1990’larda Kürdistan’da koruculaştırma ve aynı eksende devam eden köy yakmaları sonucu kentlere akın eden Kürtler, metropollerde ucuz iş gücü olarak kullanılmıştır. Yetki anlamında İstiklal Mahkemeleri’ni aratmayan sıkıyönetim mahkemeleri ve DGM’ler, devletin Kürdistan’da bir mafya örgütü gibi davranması ve Hizbul-Kontra atağı, gözaltında veya çeşitli kumpaslar sonucu yitirilen Kürt aydınları, devlet mekanizmasının Kürt sorununu baskılamak için kullandığı savaş yöntemlerinden bazılarıdır. Yine Kürdistan’da askeri bölgelerin etrafında kurulan yatılı bölge okulları bu dönemde siyasi ve kültürel asimilasyon merkezleri olarak işlev görmüştür.
Çözüm sürecinden kayyumlara AKP dönemi
2002 genel seçimlerinde iktidar olan AKP; Türkiye’nin neoliberalizm seyrinde devlet aygıtını köklü olarak değiştirecek bir siyasal rejim inşa etti. İlk dönemi itibariyle Kürt sorununu kendi çıkarı için kullanmak adına daha açgözlü davranan AKP, Orta Doğu’da başlayan siyasal İslamcı dönüşümlerin hamisi rolüne soyundu.

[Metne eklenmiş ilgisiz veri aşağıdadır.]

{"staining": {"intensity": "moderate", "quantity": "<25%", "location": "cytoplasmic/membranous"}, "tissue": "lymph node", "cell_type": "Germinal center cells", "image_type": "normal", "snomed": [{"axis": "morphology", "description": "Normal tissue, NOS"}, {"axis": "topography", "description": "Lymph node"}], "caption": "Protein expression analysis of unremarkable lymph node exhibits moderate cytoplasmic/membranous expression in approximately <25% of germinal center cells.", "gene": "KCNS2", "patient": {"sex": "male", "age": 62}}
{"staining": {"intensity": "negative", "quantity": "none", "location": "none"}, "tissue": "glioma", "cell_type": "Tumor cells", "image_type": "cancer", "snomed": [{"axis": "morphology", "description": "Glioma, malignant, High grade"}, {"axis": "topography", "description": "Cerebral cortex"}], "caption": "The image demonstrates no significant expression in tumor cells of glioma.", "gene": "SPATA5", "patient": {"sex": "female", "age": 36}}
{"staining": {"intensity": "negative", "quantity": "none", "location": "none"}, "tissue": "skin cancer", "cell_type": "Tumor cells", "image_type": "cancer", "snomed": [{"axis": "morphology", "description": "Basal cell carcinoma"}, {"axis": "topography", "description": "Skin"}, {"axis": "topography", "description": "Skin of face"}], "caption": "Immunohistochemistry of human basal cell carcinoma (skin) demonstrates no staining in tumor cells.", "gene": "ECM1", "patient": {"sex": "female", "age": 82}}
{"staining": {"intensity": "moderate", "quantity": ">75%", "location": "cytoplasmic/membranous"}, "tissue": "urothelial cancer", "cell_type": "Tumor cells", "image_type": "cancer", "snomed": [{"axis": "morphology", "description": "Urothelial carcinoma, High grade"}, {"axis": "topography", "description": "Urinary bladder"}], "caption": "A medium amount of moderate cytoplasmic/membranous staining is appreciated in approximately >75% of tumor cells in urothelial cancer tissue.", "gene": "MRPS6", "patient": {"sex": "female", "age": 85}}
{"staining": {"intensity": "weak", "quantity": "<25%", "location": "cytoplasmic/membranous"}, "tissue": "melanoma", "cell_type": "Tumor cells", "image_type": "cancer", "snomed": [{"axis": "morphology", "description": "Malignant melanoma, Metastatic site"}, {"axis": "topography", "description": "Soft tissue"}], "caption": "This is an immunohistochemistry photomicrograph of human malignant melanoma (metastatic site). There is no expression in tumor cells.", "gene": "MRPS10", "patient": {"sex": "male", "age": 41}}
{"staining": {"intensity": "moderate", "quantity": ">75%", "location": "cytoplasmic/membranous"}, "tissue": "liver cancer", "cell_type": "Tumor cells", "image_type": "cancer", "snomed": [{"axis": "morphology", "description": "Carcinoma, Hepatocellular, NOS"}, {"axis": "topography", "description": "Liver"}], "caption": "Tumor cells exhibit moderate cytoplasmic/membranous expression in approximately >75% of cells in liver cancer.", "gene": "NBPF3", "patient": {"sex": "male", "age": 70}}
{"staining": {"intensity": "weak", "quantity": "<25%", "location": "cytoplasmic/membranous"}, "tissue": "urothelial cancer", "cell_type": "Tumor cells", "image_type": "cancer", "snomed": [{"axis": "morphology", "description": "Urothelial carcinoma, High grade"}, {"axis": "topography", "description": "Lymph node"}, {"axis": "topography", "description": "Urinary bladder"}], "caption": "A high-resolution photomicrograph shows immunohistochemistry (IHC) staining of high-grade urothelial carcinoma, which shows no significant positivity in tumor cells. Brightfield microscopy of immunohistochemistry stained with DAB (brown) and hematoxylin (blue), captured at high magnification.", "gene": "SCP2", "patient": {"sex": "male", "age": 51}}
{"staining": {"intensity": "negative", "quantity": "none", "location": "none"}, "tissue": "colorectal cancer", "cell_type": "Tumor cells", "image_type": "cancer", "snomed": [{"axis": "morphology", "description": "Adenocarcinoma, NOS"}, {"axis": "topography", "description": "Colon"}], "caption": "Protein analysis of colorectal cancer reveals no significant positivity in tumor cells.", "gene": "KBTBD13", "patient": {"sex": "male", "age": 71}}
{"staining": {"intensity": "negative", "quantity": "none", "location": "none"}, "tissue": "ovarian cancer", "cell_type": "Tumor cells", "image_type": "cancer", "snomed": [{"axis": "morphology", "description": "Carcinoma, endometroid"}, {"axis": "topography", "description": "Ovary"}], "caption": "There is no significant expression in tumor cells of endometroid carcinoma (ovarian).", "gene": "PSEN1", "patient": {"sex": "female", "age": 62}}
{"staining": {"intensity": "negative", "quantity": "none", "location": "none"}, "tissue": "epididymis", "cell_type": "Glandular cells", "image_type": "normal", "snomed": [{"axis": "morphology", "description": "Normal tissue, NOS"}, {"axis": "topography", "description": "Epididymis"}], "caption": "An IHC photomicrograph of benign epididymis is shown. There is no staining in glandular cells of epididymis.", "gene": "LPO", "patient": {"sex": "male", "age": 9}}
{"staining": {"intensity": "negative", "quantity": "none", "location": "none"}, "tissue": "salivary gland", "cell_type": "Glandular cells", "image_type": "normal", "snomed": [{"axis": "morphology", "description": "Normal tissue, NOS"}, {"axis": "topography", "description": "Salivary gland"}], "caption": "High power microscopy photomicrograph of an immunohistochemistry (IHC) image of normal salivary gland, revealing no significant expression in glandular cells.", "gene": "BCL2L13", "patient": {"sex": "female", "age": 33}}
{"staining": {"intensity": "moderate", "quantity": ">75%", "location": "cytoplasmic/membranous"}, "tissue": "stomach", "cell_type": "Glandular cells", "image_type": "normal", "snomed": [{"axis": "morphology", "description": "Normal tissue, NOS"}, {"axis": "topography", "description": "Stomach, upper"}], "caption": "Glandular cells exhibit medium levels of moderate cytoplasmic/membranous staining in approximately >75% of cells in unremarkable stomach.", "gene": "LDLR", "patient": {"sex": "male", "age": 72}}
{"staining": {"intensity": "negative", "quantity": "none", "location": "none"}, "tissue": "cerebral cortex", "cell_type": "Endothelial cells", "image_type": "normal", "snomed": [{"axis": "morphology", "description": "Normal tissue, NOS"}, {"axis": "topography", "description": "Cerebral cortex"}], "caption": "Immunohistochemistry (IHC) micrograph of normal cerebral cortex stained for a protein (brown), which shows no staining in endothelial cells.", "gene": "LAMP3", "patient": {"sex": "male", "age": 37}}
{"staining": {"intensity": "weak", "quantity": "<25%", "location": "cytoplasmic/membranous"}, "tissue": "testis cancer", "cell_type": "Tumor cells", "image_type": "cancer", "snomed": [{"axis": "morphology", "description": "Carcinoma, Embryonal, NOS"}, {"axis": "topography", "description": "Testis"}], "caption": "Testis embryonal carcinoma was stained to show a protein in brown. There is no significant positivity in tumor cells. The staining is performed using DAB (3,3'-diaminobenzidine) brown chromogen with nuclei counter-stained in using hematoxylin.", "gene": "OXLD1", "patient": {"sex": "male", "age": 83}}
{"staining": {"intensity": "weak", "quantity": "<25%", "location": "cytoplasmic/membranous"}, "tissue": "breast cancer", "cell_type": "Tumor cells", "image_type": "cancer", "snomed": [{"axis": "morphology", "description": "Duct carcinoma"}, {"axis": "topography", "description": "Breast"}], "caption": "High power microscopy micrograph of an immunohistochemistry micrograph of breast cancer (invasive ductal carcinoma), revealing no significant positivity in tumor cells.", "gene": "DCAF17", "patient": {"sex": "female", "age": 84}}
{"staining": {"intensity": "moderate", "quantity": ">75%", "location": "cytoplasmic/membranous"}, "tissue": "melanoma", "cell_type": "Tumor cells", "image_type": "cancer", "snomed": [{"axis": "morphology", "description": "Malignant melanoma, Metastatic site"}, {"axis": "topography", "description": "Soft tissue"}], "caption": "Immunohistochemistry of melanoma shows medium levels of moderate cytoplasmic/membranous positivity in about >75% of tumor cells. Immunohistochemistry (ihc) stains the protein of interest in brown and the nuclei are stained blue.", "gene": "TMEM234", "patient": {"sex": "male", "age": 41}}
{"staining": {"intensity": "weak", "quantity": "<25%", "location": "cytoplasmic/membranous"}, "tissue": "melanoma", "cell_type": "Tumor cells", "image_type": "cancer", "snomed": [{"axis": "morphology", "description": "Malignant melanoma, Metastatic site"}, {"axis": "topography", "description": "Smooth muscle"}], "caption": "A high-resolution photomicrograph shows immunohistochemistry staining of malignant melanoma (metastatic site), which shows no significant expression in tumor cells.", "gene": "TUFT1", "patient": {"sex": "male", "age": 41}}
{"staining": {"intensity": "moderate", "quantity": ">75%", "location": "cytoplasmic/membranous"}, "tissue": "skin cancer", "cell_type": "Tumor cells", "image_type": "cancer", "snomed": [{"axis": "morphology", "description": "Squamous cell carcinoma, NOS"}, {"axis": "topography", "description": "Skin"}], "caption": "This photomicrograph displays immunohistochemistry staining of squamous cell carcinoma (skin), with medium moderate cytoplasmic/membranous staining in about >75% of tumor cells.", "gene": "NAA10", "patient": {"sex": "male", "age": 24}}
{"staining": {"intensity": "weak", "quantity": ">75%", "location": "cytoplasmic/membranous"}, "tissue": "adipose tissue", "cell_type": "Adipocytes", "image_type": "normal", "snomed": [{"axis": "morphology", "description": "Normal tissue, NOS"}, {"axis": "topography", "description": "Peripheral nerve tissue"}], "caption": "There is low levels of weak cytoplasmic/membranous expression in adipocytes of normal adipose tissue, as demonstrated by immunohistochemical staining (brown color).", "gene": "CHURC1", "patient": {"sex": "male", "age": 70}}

2013-2015 yılları arasında “Çözüm Süreci” ile başlayan Kürt sorununda çözüm arayışı kayyumlarla bastırıldı. Kürt sorununa eşit yurttaşlık ve yerel yönetimlere özgürlük talebiyle yaklaşan Kürt Özgürlük Hareketi’nin aksine AKP; hem Kürt sorununda muhatap beğenmedi hem de Kürtlerin taleplerini yasal olarak tanımlamaktan imtina etti. Dolmabahçe Mutabakatı sonrası tıkanan çözüm arayışı yerini hendek direnişlerine bıraktı. Başta Cizre, Silopi, Şırnak, Nusaybin, Hakkâri ve Sur olmak üzere birçok Kürt kentinde başlayan direnişe karşı AKP, özellikle Cizre ve Sur’a bombalar yağdırarak yanıt verdi. HDP’li eş genel başkanlar başta olmak üzere birçok milletvekili ve HDP yöneticisi siyasal rehine olarak alındı, Kobanê Kumpas Davası’yla süreç daha da kötüleşti. Kürdistan’ı bir sıkıyönetim mezarlığına çeviren AKP, öte taraftan Rojava’da Kürtlerin kazanımlarını tehdit ederek işgale devam etmektedir.
Yerel yönetimlerde demokratik yollarla başa geçen HDP’li belediye eş başkanları tutuklandı, kayyum politikası süreklileşti. Kayyum politikalarıyla istikrarsızlığı bir yönetim biçimi hâline getiren AKP, Kürt yurttaşların iradesini yok sayarak seçimleri hiçe saydı.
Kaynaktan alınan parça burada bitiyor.